India, gigante dai piedi d’argilla (video)

Articolo a cura di Stefano Simionato, Responsabile Ufficio Studi ALFA SCF

TEMA DEL MESE – FEBBRAIO 2020 – UN GIGANTE DAI PIEDI D’ARGILLA

Nel corso del decennio appena cominciato l’India diventerà la nazione più popolosa al mondo. Nel 2030, vi risiederà quasi un quinto della popolazione globale e il paese arriverà a contare oltre 1,5 miliardi di individui. Queste poche cifre sono già di per sé sufficienti a comprendere che le dinamiche del continente indiano rivestiranno un peso sempre più importante per l’intera economia mondiale. Vale quindi sicuramente la pena analizzare più da vicino questa enorme nazione.

Dopo aver ottenuto l’indipendenza dal Regno Unito nel 1947, l’economia indiana ha avuto storicamente un’impostazione socialista. I rigidi controlli governativi imposti all’impresa privata, al commercio internazionale e agli investimenti esteri hanno fortemente frenato la crescita fino all’inizio degli anni Novanta, quando una serie di riforme ha dato un grande impulso all’economia. Molte imprese multinazionali hanno delocalizzato parte delle loro attività in India approfittando in particolare dei bassi costi del lavoro. Il reddito medio è così passato dai circa 1.800 dollari del 1990 agli attuali 7.700.

Nell’ultimo decennio l’economia indiana è inoltre tra quelle che hanno registrato la crescita più elevata al mondo (7,1% medio annuo tra il 2010 e il 2019). Questo sviluppo ha permesso – tra le altre cose – di ridurre del 70% i tassi di mortalità infantile e di frenare uno dei più grandi problemi del paese, la fame.

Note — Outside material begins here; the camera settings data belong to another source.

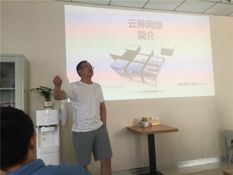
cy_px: 88
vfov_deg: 48.2
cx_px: 116
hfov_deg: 61.7
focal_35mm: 29
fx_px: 195
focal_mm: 4.15
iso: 50
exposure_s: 1/33
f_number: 2.2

Nonostante quasi tre decenni di successi e un’economia che per dimensioni totali è oggi la terza al mondo, però, l’India rimane tuttora una nazione alle prese con grandi difficoltà. L’economia è più complessa e strutturata rispetto al passato, ma la gran parte degli occupati è ancora impiegata in attività agricole a basso valore aggiunto. Il livello di libertà economica – dopo essere cresciuto negli anni Novanta – negli ultimi anni è rimasto stabile su livelli medio-bassi. Gli indici di democrazia sono sicuramente buoni, tuttavia vanno in parallelo con una grande inefficienza del settore pubblico (eccessivamente burocratizzato) e con elevati livelli di corruzione.

Le contromisure messe a punto dal governo Modi negli ultimi anni per ridare slancio al paese sono state piuttosto controverse. Il piano di «demonetizzazione» lanciato nel 2016 non ha frenato come sperato l’economia sommersa, ma ha provocato in compenso grande confusione tra la popolazione e una diminuzione dei consumi interni. La valorizzazione della lingua hindu a svantaggio dell’inglese sta invece erodendo uno dei vantaggi competitivi dei lavoratori indiani.

In una nazione nella quale ancora oggi il 30% della popolazione ha problemi di fame o malnutrizione, quindi, la flessione degli investimenti e della produzione industriale (i primi cresceranno appena del 2,6% nel 2020 dopo il +10% nel 2019, mentre la seconda vedrà un incremento appena dell’1%) sono elementi di grande preoccupazione. La politica monetaria espansiva della banca centrale, possibile grazie al recente contenimento dell’inflazione, farà da sostegno all’economia, tuttavia il tasso di crescita del 5% previsto per l’anno in corso non può essere considerato positivo.

All’alba del nuovo decennio, l’India si presenta quindi come una nazione con possibilità di crescita tuttora enormi ma ancora più grandi elementi di incertezza e di fragilità. Si tratta di una nazione giovane (il 35% della popolazione ha meno di venti anni) che per continuare a crescere dovrà valorizzare adeguatamente le energie e le competenze dei suoi numerosissimi cittadini. Una sfida difficile, alla quale gli investitori al momento non sembrano in realtà credere particolarmente: la performance in Euro della borsa indiana è stata del 6,4% medio negli ultimi dieci anni e del 9,8% nel 2019. Cifre decisamente inferiori alla media dei listini mondiali.